1. Description of the Algorithm and Interview Process:

When faced with the problem "Count Square Submatrices with All Ones" during an interview, it's important to approach the problem in a systematic manner. Here's a step-by-step guide to help you think through the problem:

1. Understand the problem: Read the problem statement carefully and make sure you understand the requirements and constraints. In this problem, you are given a binary matrix and you need to count the number of square submatrices that consist only of ones.

2. Identify the key information: Figure out what information you need to solve the problem. In this problem, you need to find the lengths of the largest square submatrices that end at each cell.

3. Define the problem in terms of subproblems: Break down the problem into smaller subproblems that you know how to solve. In this problem, you can define the subproblem as finding the length of the largest square submatrix that ends at a particular cell.

4. Formulate a recurrence relation: Determine how the solution to the original problem can be expressed in terms of the solutions to the subproblems. In this problem, you can use a recurrence relation to calculate the lengths of the largest square submatrices. The length at cell (i, j) is the minimum of the lengths at the three adjacent cells (top left, top, and left) plus 1, if the corresponding cell in the input matrix is 1.

5. Define the base cases: Identify the simplest subproblems that can be solved directly. In this problem, the base cases are the first row and the first column of the dp array, where the lengths of the largest square submatrices are simply the values in the input matrix.

6. Implement the solution: Write optimized code to implement the recurrence relation and handle the base cases.
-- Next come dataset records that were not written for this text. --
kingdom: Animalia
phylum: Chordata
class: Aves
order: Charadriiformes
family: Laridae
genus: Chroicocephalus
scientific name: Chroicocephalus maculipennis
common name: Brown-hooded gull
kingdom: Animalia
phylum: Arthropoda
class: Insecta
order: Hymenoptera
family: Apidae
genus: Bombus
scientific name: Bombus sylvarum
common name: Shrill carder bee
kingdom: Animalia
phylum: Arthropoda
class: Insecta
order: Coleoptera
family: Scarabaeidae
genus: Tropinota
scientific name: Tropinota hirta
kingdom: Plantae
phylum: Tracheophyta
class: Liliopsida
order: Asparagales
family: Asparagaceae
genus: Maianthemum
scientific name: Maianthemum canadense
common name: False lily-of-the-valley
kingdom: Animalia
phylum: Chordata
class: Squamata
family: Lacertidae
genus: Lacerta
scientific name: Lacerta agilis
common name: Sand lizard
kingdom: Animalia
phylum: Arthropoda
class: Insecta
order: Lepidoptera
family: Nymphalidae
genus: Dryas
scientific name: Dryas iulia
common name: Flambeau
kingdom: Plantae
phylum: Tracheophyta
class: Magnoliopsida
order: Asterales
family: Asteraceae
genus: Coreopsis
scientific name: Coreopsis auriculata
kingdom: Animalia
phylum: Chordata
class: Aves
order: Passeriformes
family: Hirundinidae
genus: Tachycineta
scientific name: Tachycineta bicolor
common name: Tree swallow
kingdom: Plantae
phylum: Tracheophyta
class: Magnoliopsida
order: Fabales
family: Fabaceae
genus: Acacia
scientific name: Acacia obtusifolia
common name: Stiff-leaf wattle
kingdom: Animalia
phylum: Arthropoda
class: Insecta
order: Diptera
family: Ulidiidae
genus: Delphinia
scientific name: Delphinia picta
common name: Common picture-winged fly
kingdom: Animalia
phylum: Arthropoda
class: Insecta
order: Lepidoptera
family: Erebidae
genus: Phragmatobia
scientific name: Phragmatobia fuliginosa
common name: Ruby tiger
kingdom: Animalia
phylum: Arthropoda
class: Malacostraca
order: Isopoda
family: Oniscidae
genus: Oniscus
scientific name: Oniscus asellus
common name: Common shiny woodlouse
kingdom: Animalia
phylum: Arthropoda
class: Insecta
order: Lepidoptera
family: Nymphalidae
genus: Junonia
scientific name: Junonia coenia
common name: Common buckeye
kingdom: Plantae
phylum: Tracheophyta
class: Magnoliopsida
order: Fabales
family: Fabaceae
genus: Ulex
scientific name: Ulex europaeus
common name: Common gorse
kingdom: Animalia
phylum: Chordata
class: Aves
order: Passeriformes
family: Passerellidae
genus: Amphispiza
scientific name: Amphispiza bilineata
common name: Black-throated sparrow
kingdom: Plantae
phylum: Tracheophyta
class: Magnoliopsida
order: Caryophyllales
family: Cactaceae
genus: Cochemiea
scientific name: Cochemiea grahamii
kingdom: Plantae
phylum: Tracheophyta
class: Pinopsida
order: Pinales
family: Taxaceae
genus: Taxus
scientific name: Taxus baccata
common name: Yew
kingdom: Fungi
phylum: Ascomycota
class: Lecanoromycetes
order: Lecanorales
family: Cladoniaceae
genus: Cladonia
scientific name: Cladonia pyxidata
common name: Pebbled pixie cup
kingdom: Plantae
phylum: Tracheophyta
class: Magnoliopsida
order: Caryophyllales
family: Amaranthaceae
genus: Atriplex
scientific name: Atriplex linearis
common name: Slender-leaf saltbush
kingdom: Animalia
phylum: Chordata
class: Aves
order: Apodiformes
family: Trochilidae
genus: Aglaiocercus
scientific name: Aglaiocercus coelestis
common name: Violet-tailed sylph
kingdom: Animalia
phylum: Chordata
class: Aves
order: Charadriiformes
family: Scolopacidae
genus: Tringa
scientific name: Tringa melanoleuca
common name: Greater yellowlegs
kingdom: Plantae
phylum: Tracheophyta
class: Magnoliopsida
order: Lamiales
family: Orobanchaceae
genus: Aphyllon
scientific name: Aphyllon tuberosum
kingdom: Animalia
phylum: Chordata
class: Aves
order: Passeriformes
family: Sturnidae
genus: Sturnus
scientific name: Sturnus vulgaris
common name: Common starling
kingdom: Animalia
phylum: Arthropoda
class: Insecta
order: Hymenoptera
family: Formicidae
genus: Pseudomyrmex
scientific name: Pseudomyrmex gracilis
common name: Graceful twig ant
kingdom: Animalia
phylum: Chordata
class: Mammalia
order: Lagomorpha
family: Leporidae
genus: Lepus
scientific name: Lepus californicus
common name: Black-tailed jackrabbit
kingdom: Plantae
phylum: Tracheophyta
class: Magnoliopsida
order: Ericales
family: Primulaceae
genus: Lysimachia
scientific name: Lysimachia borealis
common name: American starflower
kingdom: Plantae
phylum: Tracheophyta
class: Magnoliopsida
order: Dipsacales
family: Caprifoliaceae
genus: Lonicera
Use dynamic programming to store the lengths of the largest square submatrices and update the count variable accordingly.

7. Test your code: Validate your solution by running it with different test inputs, including edge cases. Make sure the output matches the expected results.

By following this approach, you can efficiently solve the "Count Square Submatrices with All Ones" problem and impress your interviewer with a well-optimized code solution.